Second, risk management should identify residual risks for which contingency plans must be put into place.
Because risks can vary over time and new risks may replace old ones as a system evolves, the risk management process must by ongoing and dynamic.That explains the great emphasis given to IT related risk in every industry. Take for instance, the finance industry. The role of technology here is strategic, as it encompasses all areas of a bank from its core operations to new distribution channels to Customer Relationship Management. Equally important is the need to meet regulatory requirements. Online banking, swift transfers, payments, and all the latest innovations are due to the technological progress and changes that have taken place.
Integrating all of these changes into both the enterprise, as well as the IT infrastructure, is the challenge faced by all major banking institutions today. Addressing these challenges by adopting BCP solutions will deliver substantial cost and efficiency benefits to the industry. Not addressing them could mean failure to keep pace with the changing face of the market and inability to foresee and tackle expected or unexpected risks. Because of all this, there is an increasing emphasis on banks and financial institutions to adopt BCP.
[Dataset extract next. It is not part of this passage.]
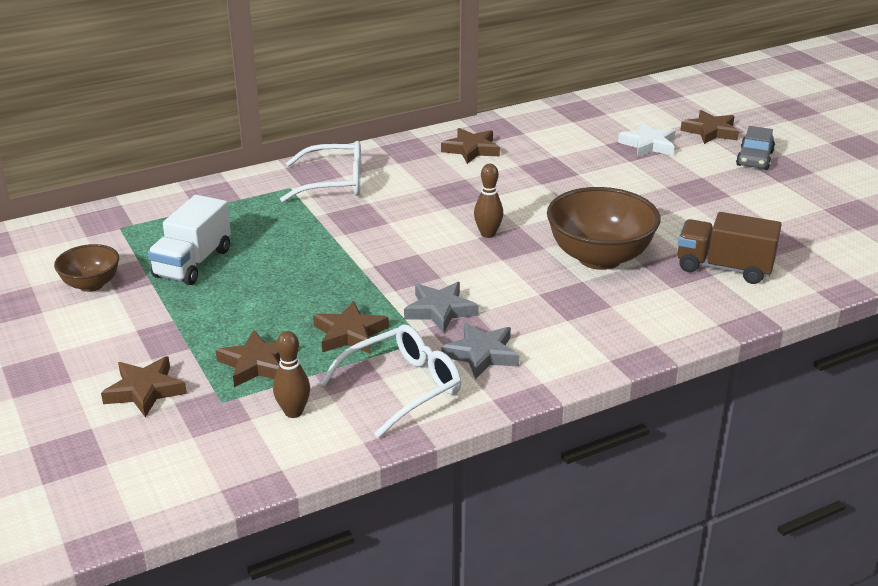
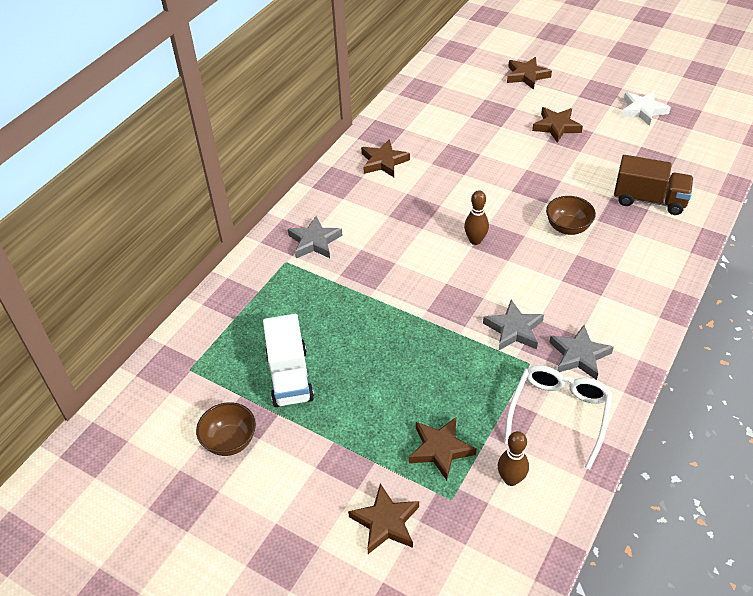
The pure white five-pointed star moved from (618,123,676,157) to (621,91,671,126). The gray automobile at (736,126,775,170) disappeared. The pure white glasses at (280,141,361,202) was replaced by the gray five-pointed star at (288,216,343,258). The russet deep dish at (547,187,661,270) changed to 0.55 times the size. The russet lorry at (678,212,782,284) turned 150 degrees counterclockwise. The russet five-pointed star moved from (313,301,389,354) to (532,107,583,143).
Consider this example. A major European Bank with six million customers worldwide, implemented a solution for a complete link redundancy as a part of the BCP plan. . This was implemented to support its critical Virtual Private Network (VPN) in its North American locations. The plan proved to be a life-saver for the bank as it could continue its operations smoothly even after one of the two Digital Subscriber Lines (DSL) lines went offline. If not for the BCP plan, it would have led to major disruptions in its operations and also loss in data storage, leave alone a tarnished brand image.
IT contingency planning thus refers to a coordinated strategy involving plans, procedures, and technical measures that enable the recovery of IT systems, operations, and data after a disruption. Contingency planning generally includes one or more of the approaches to restore disrupted IT services:
- Restoring IT operations at an alternate location
- Recovering IT operations using alternate equipment
- Performing some or all of the affected business processes using non-IT (manual) means (typically acceptable for only short-term disruptions).
Clearly, to resume operations in a timely manner, every organization must have a BCP plan to not only restart information systems but also to recover the entire business process flow ecosystem. This includes:
- Creating an established process for communication between all parties.
- Identifying alternate sources of supply that can rapidly be located to keep an enterprise’s operations normal, if the routine sources are unavailable.
- Identifying alternate sites or alternate approaches, if people cannot return to their work venues.
- Lining up alternate carriers, if a distribution centre is crippled, so that one doesn’t have to wait days or weeks to negotiate new terms and conditions for distribution.
- Helping to ensure that key operations are never disrupted in the first place.